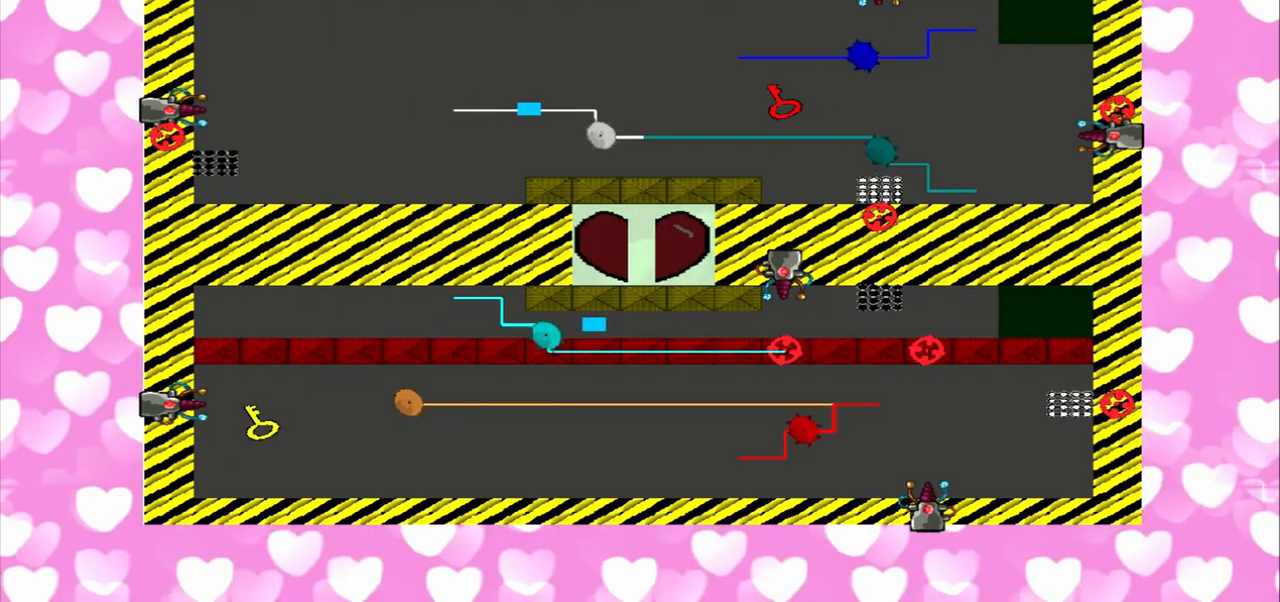
{"buttons": [], "left_stick": "right", "right_stick": "down-left", "events": [[375, "right_stick", "up-right"], [458, "right_stick", "down-left"]]}
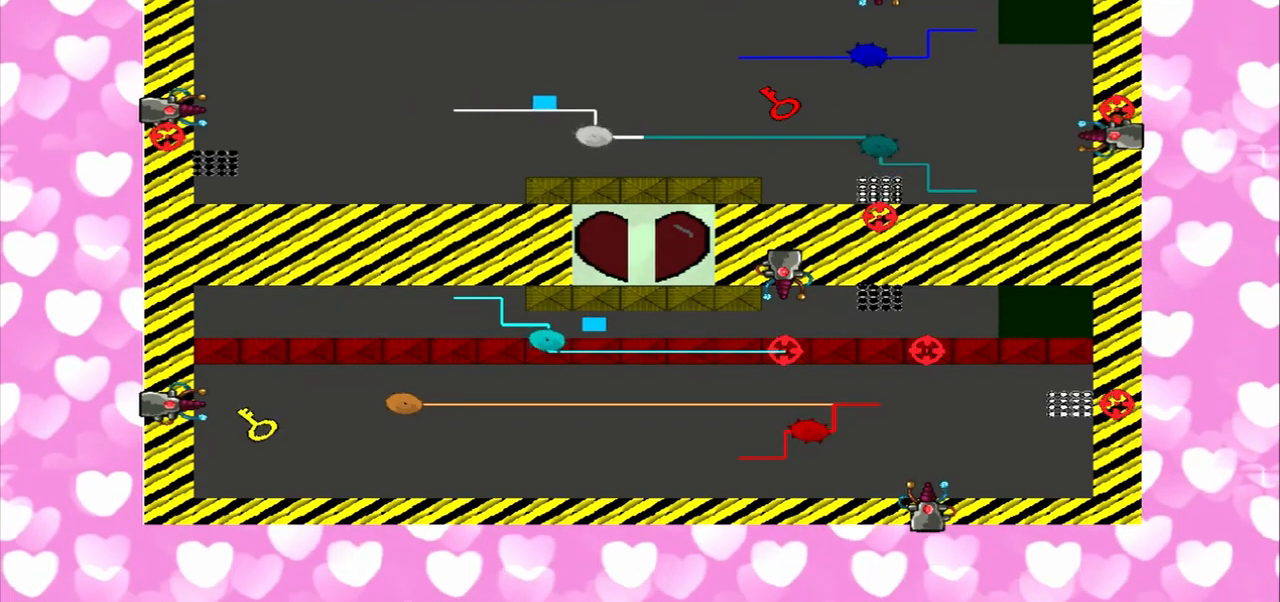
{"buttons": [], "left_stick": "up", "right_stick": "up-right", "events": [[83, "left_stick", "up"], [208, "right_stick", "up-right"], [417, "right_stick", "down-left"], [500, "right_stick", "up-right"]]}
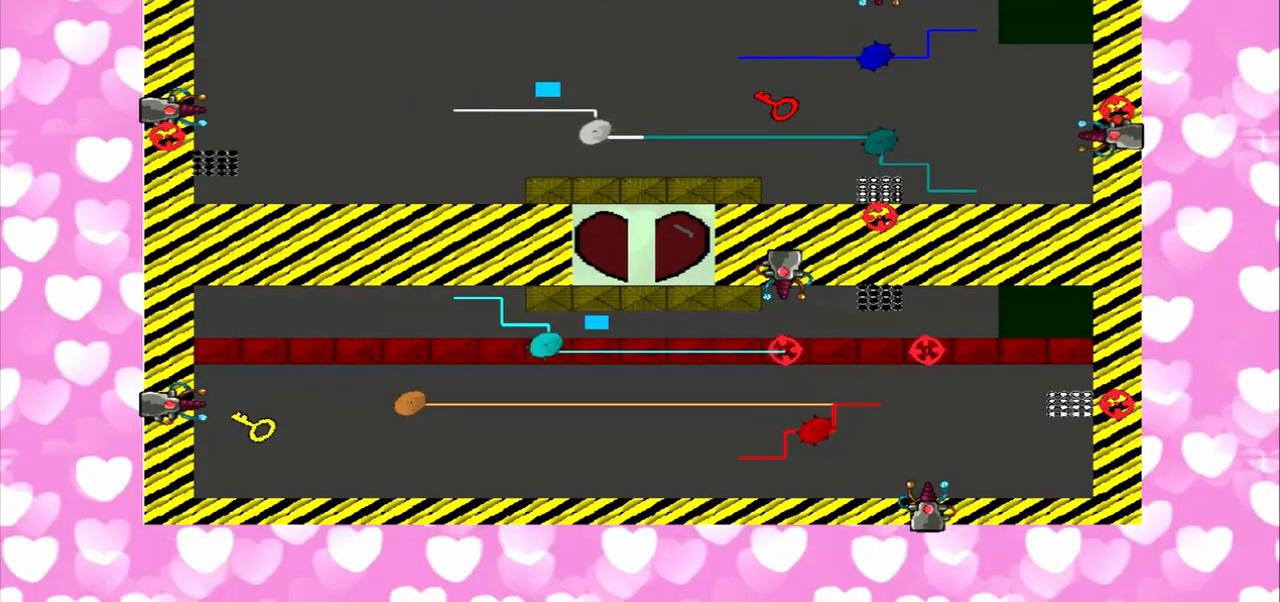
{"buttons": [], "left_stick": "right", "right_stick": "up-right", "events": [[292, "left_stick", "up-right"], [292, "right_stick", "down-left"], [458, "left_stick", "right"], [458, "right_stick", "up-right"]]}
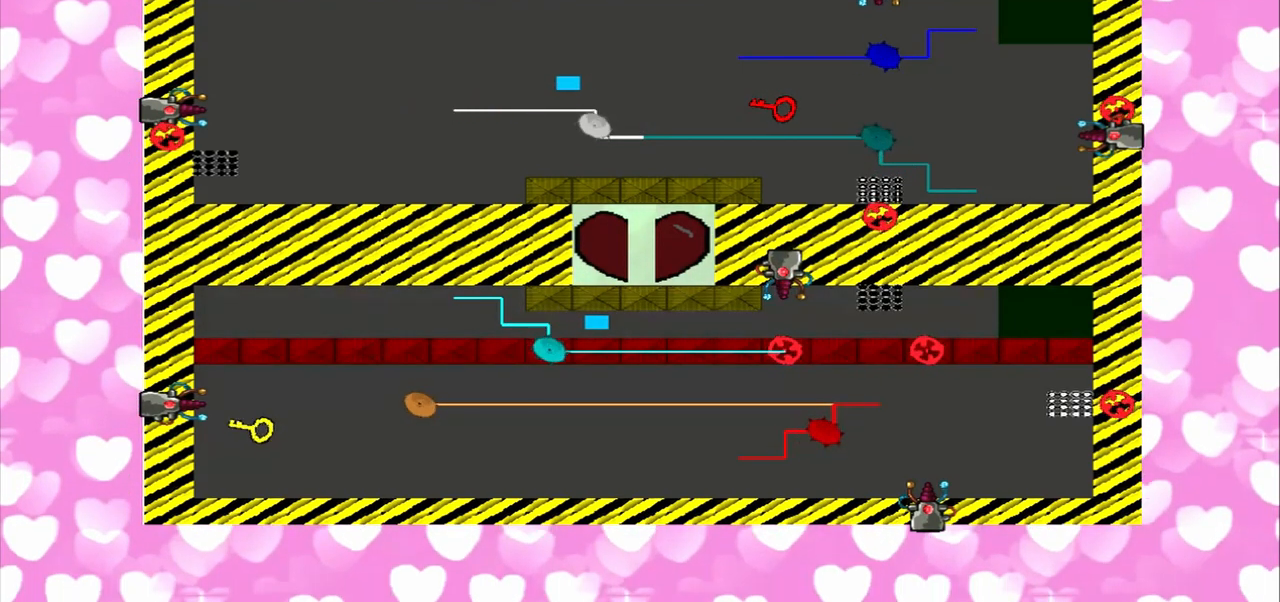
{"buttons": [], "left_stick": "right", "right_stick": "center", "events": [[167, "right_stick", "center"]]}
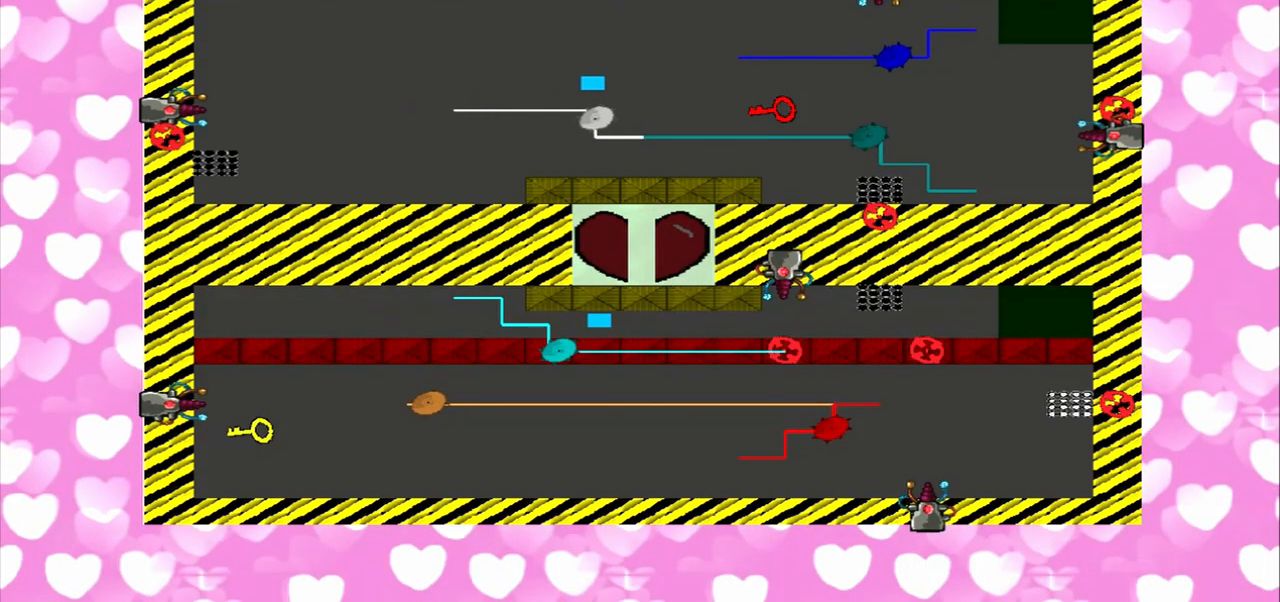
{"buttons": [], "left_stick": "right", "right_stick": "up-right", "events": [[125, "right_stick", "up-right"]]}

════════════════

Word-for-word repeat, images excluded: return all the data.

• _The completed task_
{"buttons": [], "left_stick": "right", "right_stick": "down-left", "events": [[375, "right_stick", "up-right"], [458, "right_stick", "down-left"]]}
{"buttons": [], "left_stick": "up", "right_stick": "up-right", "events": [[83, "left_stick", "up"], [208, "right_stick", "up-right"], [417, "right_stick", "down-left"], [500, "right_stick", "up-right"]]}
{"buttons": [], "left_stick": "right", "right_stick": "up-right", "events": [[292, "left_stick", "up-right"], [292, "right_stick", "down-left"], [458, "left_stick", "right"], [458, "right_stick", "up-right"]]}
{"buttons": [], "left_stick": "right", "right_stick": "center", "events": [[167, "right_stick", "center"]]}
{"buttons": [], "left_stick": "right", "right_stick": "up-right", "events": [[125, "right_stick", "up-right"]]}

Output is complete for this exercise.